This sharp deterioration in the situation requires an urgent response from Cameroonian President Paul Biya

Due to such murderous repression, secessionist ranks are growing by the day, and some are more firmly evoking the idea of an armed struggle or “self-defense”. If he hopes to avoid an armed uprising in Anglophone regions, which would, without doubt, have an impact in the Francophone zone, the Cameroonian president must go beyond superficial measures and take responsibility in order to find political solutions to the crisis…”.

It seems as though Cameroonian authorities have not realized that they are dealing with an ideological crisis and you do not silence an ideology by shooting people or arresting them. This would explain why the arrest of Nelson Mandela by the apartheid government in South Africa did not make opponents of the struggle waver. Mandela was just one facet of the many fighters who opposed racist apartheid laws that forbade blacks and whites from mingling in South Africa.

This would also explain why the United States has been unable to win the war against terror in the Middle East. Americans are increasingly atheists while Taliban supporters have strong religious convictions that spur them to keep fighting even when several Taliban leaders have been killed by American soldiers. It is a war of ideology and not necessarily one of arms. The US would need to have a better alternative to offer to Taliban supporters other than bombing them to smithereens.

Cameroonian authorities by now ought to have realized that they are not winning the war in Anglophone zones by killing a handful of separatist fighters. Yes, the fighters may be killed but the ideology that convinced them to pick up arms in the first place will still remain after they are gone. The frustrations that pushed them into the bushes will still be there after their deaths but that quest for justice will still be there. Cameroon needs to admit that there is a problem and learn from other African countries where civil wars did not end because of the killing of warlords.

Riek Machar, a former warlord in South Sudan redeemed himself and later became a leading politician in his country after fighting against the government of the day as had John Garang before him.

There is the glaring case of Charles Taylor in Liberia, probably one of Africa’s best-known warlords. Taylor would topple the government of Samuel Doe and later become president of the country in 1997.
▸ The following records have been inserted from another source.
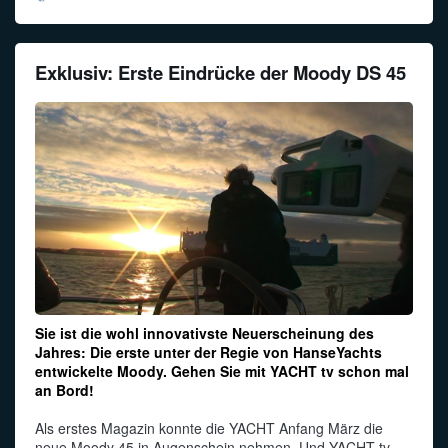
Exklusiv: Erste Eindrücke der Moody DS 45
Sie ist die wohl innovativste Neuerscheinung des
Jahres: Die erste unter der Regie von HanseYachts
entwickelte Moody. Gehen Sie mit YACHT tv schon mal
an Bord!
Als erstes Magazin konnte die YACHT Anfang März die
neue Moody 45 in Augenschein nehmen. Und YACHT tv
The list is very long and an article like this cannot do it justice but the point is that Anglophones do not condone violence. It is easy for the powers that be to simply point at the current armed conflict (which they partly caused by not listening to organizations like the Crisis Group) on Anglophones. However, Anglophones started by complaining that they needed the judicial and educational systems to be reformed to give them more leverage to manage affairs in these domains. At the time, the Cameroon Anglophone Civil Society Consortium (CACSC) petitioned the government and said the best way for peace was for a return to (not something new) the two-state federation which existed from 1961 to 1971.

Field Marshal is not the totality of the Anglophone Crisis. In fact, Field Marshal only rose and became known as a result of the Anglophone Crisis. Six years down the line, one would expect that our leaders would have understood that a military offensive is not working. Countless warlords or militia fighters have been killed, but more and more keep cropping up.

This should be an indication to government that the military solution is NOT working and that dialogue is the way out. Boasting about killing one warlord is not going to end the Anglophone Crisis. It does not take a magician to understand that Field Marshal’s demise will likely not change the status quo.

Several generations of English-speaking Cameroonians have taken up this struggle at different times and in different ways. This may likely be the case unless the authorities take steps to hold an inclusive dialogue and take time to listen (not lecture) the people about what they want and feel is best to address the concerns they have raised for the past several years.

Failure to do so will only help the words of Pakistan’s Malala to ring true:

“They can only shoot a body. They cannot shoot my dreams, they cannot kill my beliefs”.